→ YOUR TASK
Write out the data below in full, unchanged, minus the images.

[INPUT DATA — start]

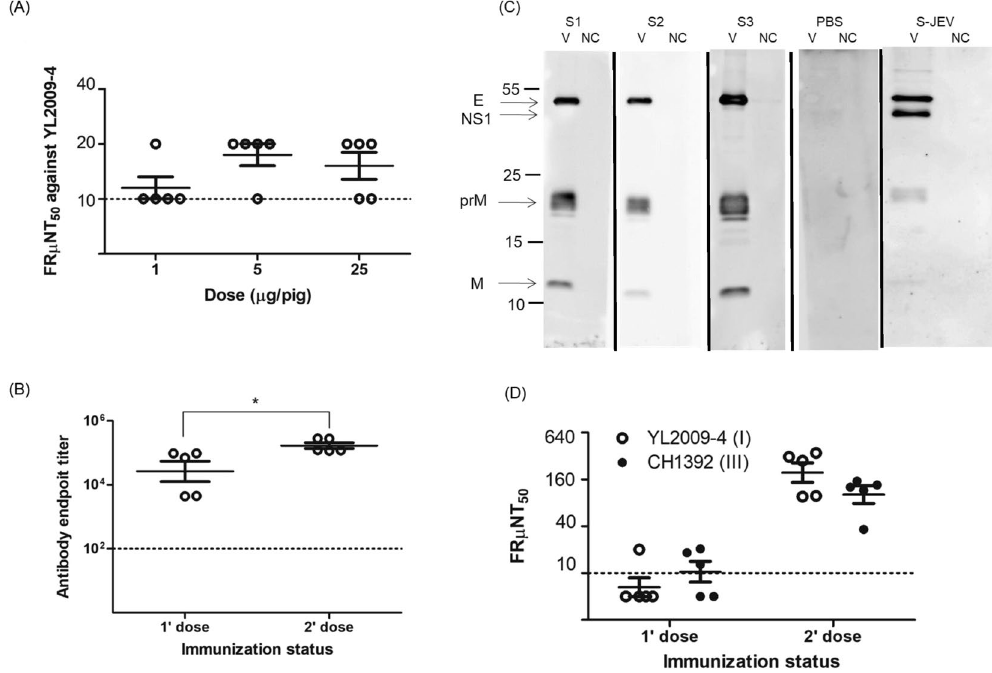
Figure 3. Immunogenicity of GI JEV VLPs in SPF swine. ( A ) Second-generation SPF swine (5 pigs each group) were inoculated with 1, 5, or 25 μ g GI VLPs with ISA201-adjuvant, and neutralizing antibodies in the serum specimens were determined by FR μ NT 50 . ( B ) SPF pigs (5 pigs each group) were immunized with 1 or 2 doses of 5 μ g GI VLP, and the antibody response was detected by swine Ag-ELISA. ( C ) The reactivity of antibodies against GI YL2009-4 virus proteins (V) and the cellular supernatant (NC) among 2-dose PBS- or GI VLP- immunized SPF swine (S1 to S3) was analyzed by western blot assay. The serum plasma collected from naturally infected swine (S-JEV) was a positive control. Full-length Western blots are presented in Supplementary Fig. S7. ( D ) SPF swine (5 pigs each group) were immunized with 1 or 2 doses of 5 μ g GI VLPs, and the heterologous neutralizing activity against GI and GIII viruses was determined by FR μ NT 50 . Data are mean ± SD and were compared by Student t test. * P <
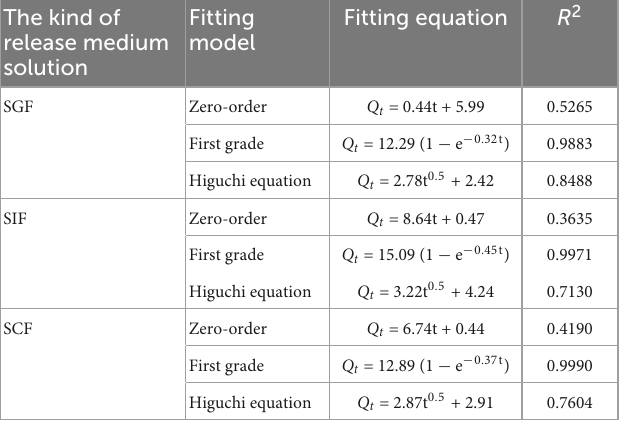
shifted slightly, so the interaction between NG/MSN and KS may be a physical reaction of hydrogen bonding (40), which indicates that KS and NG/MSN are well recombined.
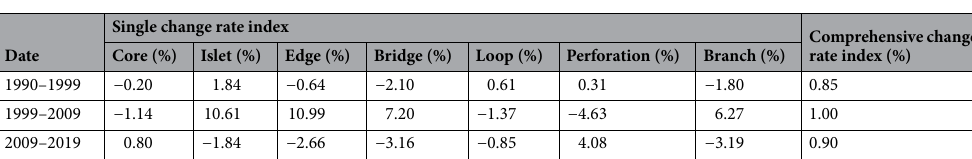
Table 1. Single and comprehensive change rate index of UGI in Beijing from 1990 to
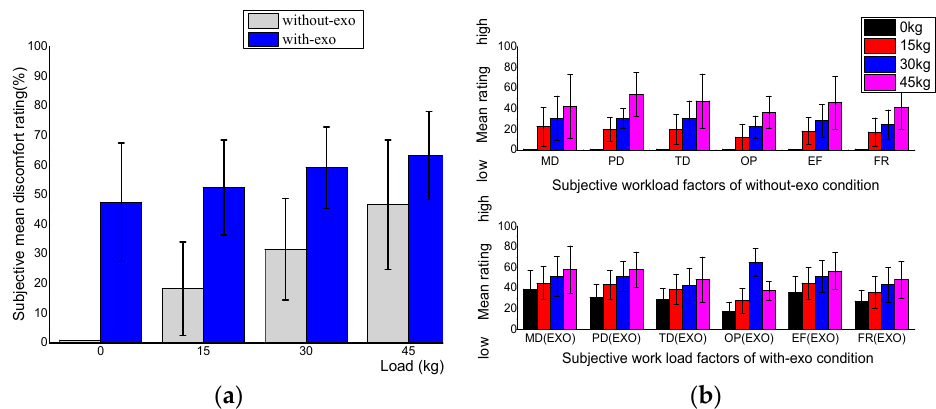
Figure 10. ( a ) The subjective discomfort performance. ( b ) The comparisons of mean rating value plots of the six workload factors.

[INPUT DATA — finish]

→ ANSWER FOR THE TASK
Figure 3. Immunogenicity of GI JEV VLPs in SPF swine. ( A ) Second-generation SPF swine (5 pigs each group) were inoculated with 1, 5, or 25 μ g GI VLPs with ISA201-adjuvant, and neutralizing antibodies in the serum specimens were determined by FR μ NT 50 . ( B ) SPF pigs (5 pigs each group) were immunized with 1 or 2 doses of 5 μ g GI VLP, and the antibody response was detected by swine Ag-ELISA. ( C ) The reactivity of antibodies against GI YL2009-4 virus proteins (V) and the cellular supernatant (NC) among 2-dose PBS- or GI VLP- immunized SPF swine (S1 to S3) was analyzed by western blot assay. The serum plasma collected from naturally infected swine (S-JEV) was a positive control. Full-length Western blots are presented in Supplementary Fig. S7. ( D ) SPF swine (5 pigs each group) were immunized with 1 or 2 doses of 5 μ g GI VLPs, and the heterologous neutralizing activity against GI and GIII viruses was determined by FR μ NT 50 . Data are mean ± SD and were compared by Student t test. * P <
shifted slightly, so the interaction between NG/MSN and KS may be a physical reaction of hydrogen bonding (40), which indicates that KS and NG/MSN are well recombined.
Table 1. Single and comprehensive change rate index of UGI in Beijing from 1990 to
Figure 10. ( a ) The subjective discomfort performance. ( b ) The comparisons of mean rating value plots of the six workload factors.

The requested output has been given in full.